I’ve been learning to write clickbaity titles for work, can you tell?
I do not want you to hate Mother’s Day and honestly, it’s uncharacteristic of me to throw the scantest of shade on a holiday that so heavily features breakfast foods. But lots of things have long made me uncomfortable about this day and I’m about to drop a load of elucidation in this bitch.
First, how about the skyscraper-high expectations that are placed on it? My own mother has spent her life feeling chronically unappreciated and if my dad and I didn’t show up big on Mother’s Day it was just more confirmation of the same. Anecdotes ain’t evidence but I’ve heard this sentiment echoed dozens of times over from other women. I get this one day, they say. Please don’t fuck it up.
Guess what, invariably someone fucks it up! The toddler ends up crying all morning, the partner forgets which flowers are her favorite. The partner forgets to get flowers at all! The hints she dropped weeks in advance were missed, the plans she ended up making herself were trampled by someone else’s. In my own mother’s case, she was up against a kid who didn’t know to care because kids are self-absorbed little jerks and a spouse who was physically and/or mentally checked out a goodly portion of the time. So my mom spent a lot of Mother’s Days tight-lipped in the kitchen, letting the things she was slamming around speak her displeasure for her.
We could have done a lot better, my dad and I, and my mom could have dialed down her martyr complex a couple clicks, but that’s beside the point. The whole thing is massively set up to fail regardless of individual effort, because it’s just one day. A handful of hours, really, that are dedicated to moms. And it’s difficult for anyone to feel anything but disappointment in a few hours that you only get once a year.
The subtext of Mother’s Day is: be sure to thank your mom for tirelessly, selflessly sacrificing so much of herself for you. No one ever seems to ask why it’s assumed that she’s still carrying the heaviest parts of the household burden. No one ever seems to ask why that actually remains true, even today.
Instead of taking mom to brunch and giving her some shitty jewelry from Kay, we should be fundamentally changing the way we live so that mothers — women — don’t still comprise the majority of the people clocking into the second shift. We should be supporting massively better paid leave, wider support networks, and shorter work weeks for everyone so that both partners in a relationship, regardless of whether or not they have children, have better choices about how they spend their time. I know that for us, the beau would love to be home more and I’d love to be working more, but right now corporate circumstances have dictated the reverse.
I do not feel like a mother, which is a post for another time, but since becoming one I have become keenly aware of the value of my own time, and how little of it I have. I could not give fewer shits about one fucking day in a year that’s supposed to be my time. I want my time every day, and I don’t want that tied to whether or not I’m in charge of a tiny human.

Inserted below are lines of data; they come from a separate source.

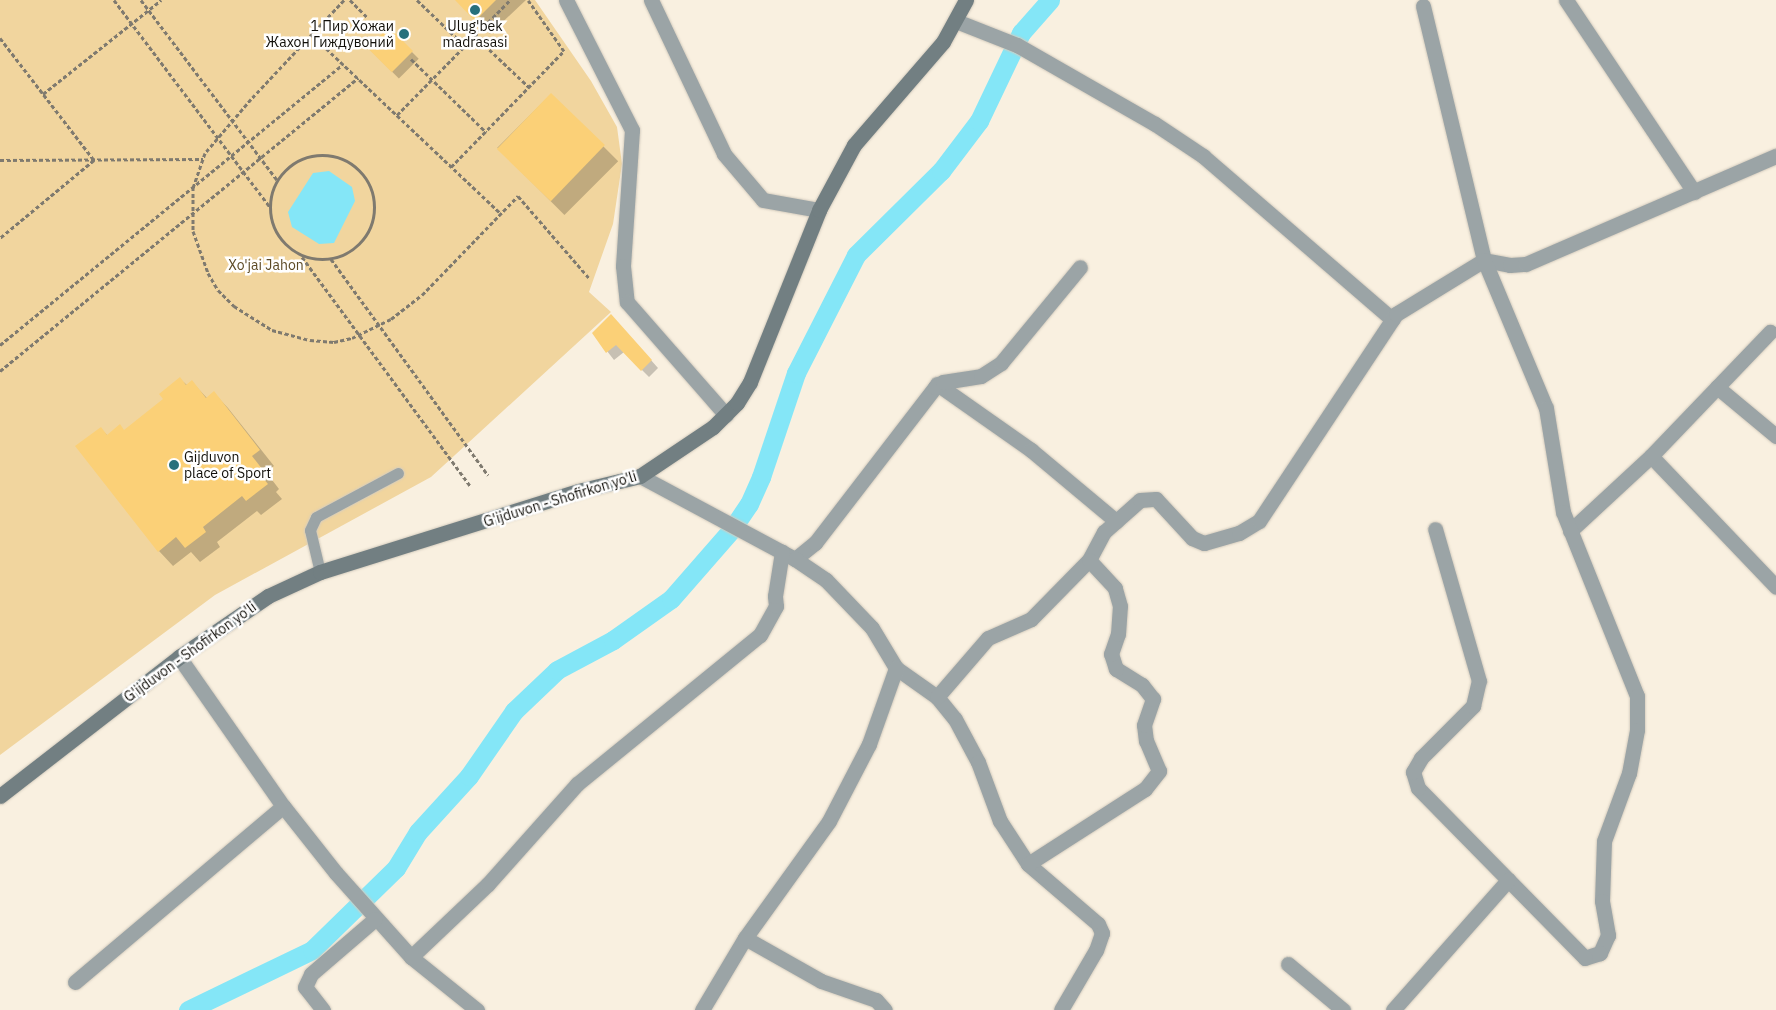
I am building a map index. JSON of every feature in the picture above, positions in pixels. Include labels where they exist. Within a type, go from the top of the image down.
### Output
[{"type":"main road","name":"G'ijduvon - Shofirkon yo'li","points":[[0,796],[179,657],[242,611],[320,572],[578,491],[640,476],[698,439],[726,416],[750,382],[819,210],[854,144],[932,56],[956,21],[966,0]]},
{"type":"street","points":[[566,0],[632,130],[623,266],[627,302],[726,416]]},
{"type":"street","points":[[651,0],[724,154],[763,200],[819,210]]},
{"type":"street","points":[[1566,0],[1694,192]]},
{"type":"street","points":[[1423,6],[1479,228],[1484,260],[1546,408],[1559,497],[1570,531],[1637,696],[1637,730],[1629,773],[1604,841],[1602,900],[1608,935],[1600,953],[1585,958],[1418,788],[1413,772],[1421,758],[1473,706],[1479,681],[1435,529]]},
{"type":"street","points":[[956,21],[1012,42],[1155,124],[1203,156],[1392,319]]},
{"type":"street","points":[[937,697],[988,638],[1031,619],[1089,560],[1104,532],[1140,500],[1156,499],[1192,538],[1204,543],[1239,533],[1260,522],[1392,319],[1412,301],[1484,260],[1510,265],[1526,264],[1776,156]]},
{"type":"street","points":[[411,957],[488,884],[576,784],[760,635],[776,606],[775,596],[789,555],[815,543],[938,384],[981,376],[1001,363],[1080,267]]},
{"type":"street","points":[[1570,531],[1651,456],[1770,332]]},
{"type":"street","points":[[938,384],[1031,450],[1116,521]]},
{"type":"street","points":[[1717,387],[1776,436]]},
{"type":"street","points":[[1651,456],[1776,587]]},
{"type":"street","points":[[640,476],[789,555],[826,580],[872,628],[896,668],[937,697],[955,719],[978,762],[1000,821],[1028,864],[1098,924],[1102,933],[1096,950],[1060,1010]]},
{"type":"street","points":[[1028,864],[1144,789],[1160,771],[1146,741],[1144,725],[1153,699],[1142,685],[1116,669],[1111,654],[1118,634],[1120,606],[1115,588],[1089,560]]},
{"type":"street","points":[[179,657],[283,806],[336,873],[411,957],[477,1010]]},
{"type":"street","points":[[702,1010],[745,938],[829,821],[869,744],[896,668]]},
{"type":"street","points":[[75,982],[283,806]]},
{"type":"street","points":[[1393,1010],[1508,880]]},
{"type":"street","points":[[323,1010],[305,986],[310,974],[372,914]]},
{"type":"street","points":[[745,938],[821,981],[876,1000],[885,1010]]},
{"type":"street","points":[[1288,964],[1343,1010]]},
{"type":"lane","points":[[320,572],[310,530],[316,517],[398,473]]},
{"type":"path","points":[[114,0],[270,207],[275,232],[286,246],[301,256],[471,487]]},
{"type":"path","points":[[141,0],[277,180]]},
{"type":"path","points":[[43,94],[161,0]]},
{"type":"path","points":[[344,0],[232,120],[217,137],[203,159],[193,187],[193,232],[208,273],[218,290],[250,318],[272,330],[310,340],[334,342],[360,335],[380,325],[422,295],[518,196],[589,278]]},
{"type":"path","points":[[350,0],[367,18]]},
{"type":"path","points":[[417,0],[465,46]]},
{"type":"path","points":[[397,115],[510,0]]},
{"type":"path","points":[[451,167],[564,51],[528,0]]},
{"type":"path","points":[[312,35],[501,214]]},
{"type":"path","points":[[476,36],[530,87]]},
{"type":"path","points":[[0,38],[94,160]]},
{"type":"path","points":[[411,59],[486,132]]},
{"type":"path","points":[[0,345],[343,64]]},
{"type":"path","points":[[0,371],[193,215],[358,78]]},
{"type":"path","points":[[270,207],[277,180],[288,167],[302,159],[318,155],[342,160],[362,174],[371,189],[374,205],[372,222],[365,237],[352,250],[331,259],[301,256]]},
{"type":"path","points":[[0,160],[203,159]]},
{"type":"path","points":[[0,238],[94,160]]},
{"type":"path","points":[[331,259],[488,475]]},
{"type":"green space","name":"Xo'jai Jahon","points":[[0,0],[535,0],[591,81],[617,127],[622,164],[613,224],[589,292],[611,312],[431,477],[215,595],[0,755]]},
{"type":"water","points":[[329,171],[352,187],[355,201],[334,243],[319,244],[292,227],[288,212],[313,173]]},
{"type":"building","name":"Ulug'bek madrasasi","points":[[455,0],[496,0],[475,21]]},
{"type":"building","points":[[389,27],[413,51],[392,72],[368,48]]},
{"type":"building","points":[[551,93],[605,145],[551,201],[497,149]]},
{"type":"building","points":[[611,314],[652,360],[641,371],[616,345],[606,353],[592,333]]},
{"type":"building","name":"Gijduvon place of Sport","points":[[180,377],[186,385],[192,380],[206,398],[214,391],[260,450],[252,456],[266,474],[262,477],[268,484],[246,501],[242,496],[203,527],[206,532],[185,548],[176,537],[158,552],[75,446],[101,427],[107,435],[120,424],[124,430],[163,399],[159,394]]},
{"type":"waterway","points":[[188,1010],[312,950],[396,868],[418,832],[469,776],[514,711],[557,670],[613,640],[671,599],[732,529],[749,504],[761,477],[796,373],[856,255],[941,171],[979,121],[1021,33],[1050,0]]},
{"type":"place","name":"Ulug'bek madrasasi","points":[[475,10]]},
{"type":"place","name":"1 Пир Хожаи Жахон Гиждувоний","points":[[404,34]]},
{"type":"place","name":"Gijduvon place of Sport","points":[[174,465]]}]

No one should have to give me that time. It should be mine, no questions asked and no tests passed.
My mom felt chronically unappreciated and that’s deeply unfortunate, but the system tipped the scales against her from the start. If she wasn’t coming home every night to a full load of house work after a full day on the job, maybe she’d have had more time for herself. Maybe those few dumb hours dedicated to her annually wouldn’t have disappointed her so much.
Each year holds 365 days. Let’s start using all of them for ourselves.
Thank you for being a beacon of awesome in a social media storm of superficial twee. <3
Yes!! I’ve always hated mother’s day too. I suspected maybe I would feel different when I was a mother, but as the mother of a 60% gestated human I still hate it. It feels ridiculously trite and forced. Sing it sister!!
“I want my time every day, and I don’t want that tied to whether or not I’m in charge of a tiny human.
No one should have to give me that time. It should be mine, no questions asked and no tests passed.”
I may have fist pumped.
This is why I read your blog. Love you to bits.
So far I’ve managed to approach parenting a lot like my mom did. She was a single mom and therefore should have had zero alone time, aside from the weekends my dad had me. But somehow she continued to live her life. She had friends and went out and exercised regularly and dated. I’m not entirely sure how it all worked logistically but I never once felt neglected. It was just the way things were. Obviously it helped that the expectations for parenting in Finland are a hell of a lot different than in North America; no one expects it to be all-consuming. I think she certainly felt unappreciated later, once we moved to Canada, likely because she lost a lot of her independent self in the process.
I’m under a bigger set of pressures parenting here but so far I’ve been able to escape the martyr track for the most part. I find the time I need. With one kid and two parents it’s doable. Also a lot of societal help (yay Canada). But until things really start to shift to the point where mothers don’t have to feel like they are sacrificing all of themselves, I’m with you, Mother’s Day is a dangerous day.